- **Page**:
It merely provides a regulatory minimum liability limit that carriers
may set. Section 254.6 requires review every two years of the limit of
liability prescribed in part 254 and revision of the limit of
liability, if necessary, to reflect changes in the CPI-U as of July of
each review year through a specific formula. The formula is below:
$2500 x (a/b) rounded to the nearest $100
Where:
a = July CPI-U of year of current adjustment
b = the CPI-U figure in December 1999 when the inflation adjustment
provision was added to part 254.
The application of the formula during the 2014-2015 review of the
domestic baggage liability limit raised the amount from $3,400 to the
current amount of $3,500. The current review requires another inflation
adjustment. Applying the formula using the consumer price index for
December 1999 (the basis month required by the formula) and July 2020,
the appropriate inflation adjustment is $2,500 x 259.101/168.30 [$2,500
x 1.5395], which yields $3,848.75. The base amount of $2,500 in the
formula was the minimum liability limit in part 254 at the time that
this biennial indexing provision was added to the rule in 1999, 259.101
was the CPI-U for July 2020, and 168.30 was the CPI-U for December
1999. Section 254.6 requires rounding the adjustment to the nearest
$100, which is $3,800.
V. Regulatory Analyses and Notices
A. Good Cause for Issuing Rule Without Prior Notice and Comment
Section 553 of the Administrative Procedure Act (APA) (5 U.S.C.

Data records
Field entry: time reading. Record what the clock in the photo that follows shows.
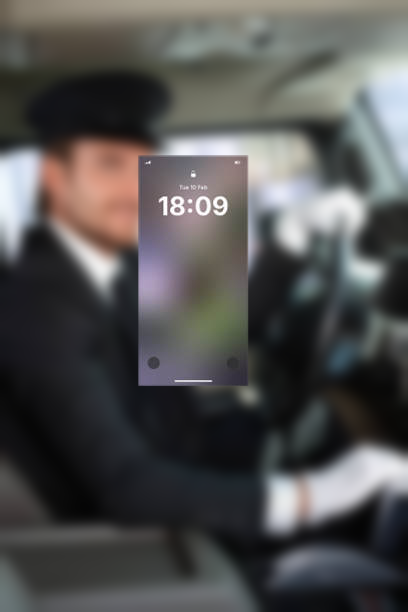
18:09
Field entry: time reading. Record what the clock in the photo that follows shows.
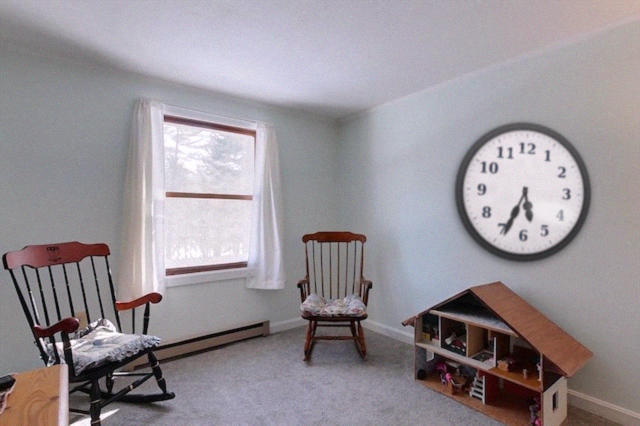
5:34
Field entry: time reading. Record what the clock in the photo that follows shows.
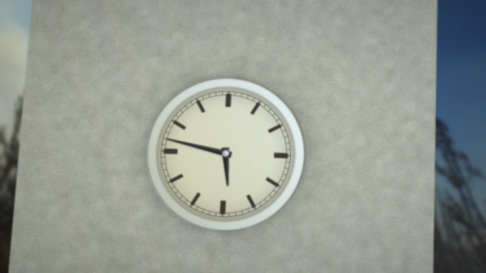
5:47
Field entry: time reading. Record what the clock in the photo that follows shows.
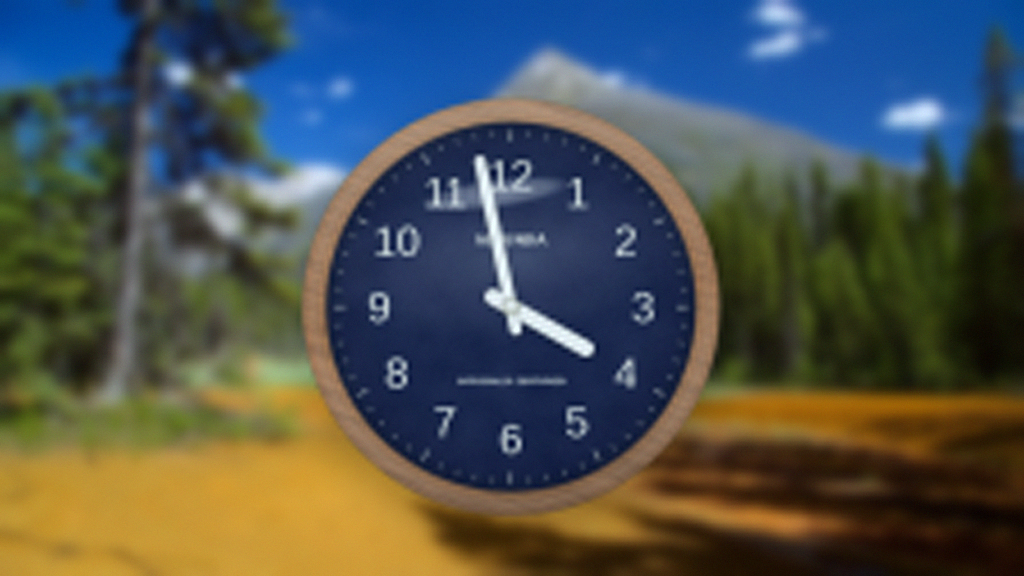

- **Exercises to complete**:
A – Answer these questions from the baggage liability passage:
(i) How often does Section 254.6 require a review of the liability limit?
(ii) What figure does the passage give as the CPI-U for July 2020?
(iii) What amount did the 2014-2015 review raise the domestic baggage liability limit to?
B – Repeat word for word the stretch of the baggage liability passage from "V. Regulatory Analyses" through "(APA) (5 U.S.C.".
C – Carry on the baggage liability passage from the point where it stops.

- **Written answers**:
A –
(i) Every two years.
(ii) 259.101.
(iii) $3,500.

B –
V. Regulatory Analyses and Notices
A. Good Cause for Issuing Rule Without Prior Notice and Comment
Section 553 of the Administrative Procedure Act (APA) (5 U.S.C.

C –
553) provides that when an agency, for good cause, finds that notice
and public procedure thereon are impractical, unnecessary, or contrary
to the public interest, the agency may issue a final rule without
providing notice and an opportunity for public comment (5 U.S.C.
553(b)(3)(B)). The Department has determined that there is good cause
to issue this final rule without notice and an opportunity for public
comment because such notice and comment would be unnecessary.
This rule implements section 425(e) of the TICKETS Act by making
conforming changes to the rule text of 14 CFR part 250 to clarify that
the Department's oversales regulation does not impose a ceiling on the
amount of denied boarding compensation an airline may provide to a
passenger involuntarily denied boarding. These editorial changes do not
amend what the rule previously required and is not expected to impact
carriers' current practice. This rule also implements sections 425(b)-
(d) of the TICKETS Act by incorporating, virtually verbatim, the
statutory language prohibiting airlines from involuntarily denying
boarding to a passenger after the passenger's boarding pass has been
collected or scanned and the passenger has boarded. Since the
Department is exercising no discretion to implement these TICKETS Act
provisions, public comment is unnecessary.
The Department has also determined that under 5 U.S.C. 553(b)(3)(B)
good cause exists for dispensing with a notice of proposed rulemaking
and public comment for the inflation adjustments herein as the
application of this rule does not involve any agency discretion. These
adjustments are a ministerial inflation update based on the terms and
formulas set by 14 CFR 250.5 and 14 CFR 254.6. Those formulas were
subject to notice and comment in the rulemaking proceedings during
which they were added to the baggage liability and oversales rules.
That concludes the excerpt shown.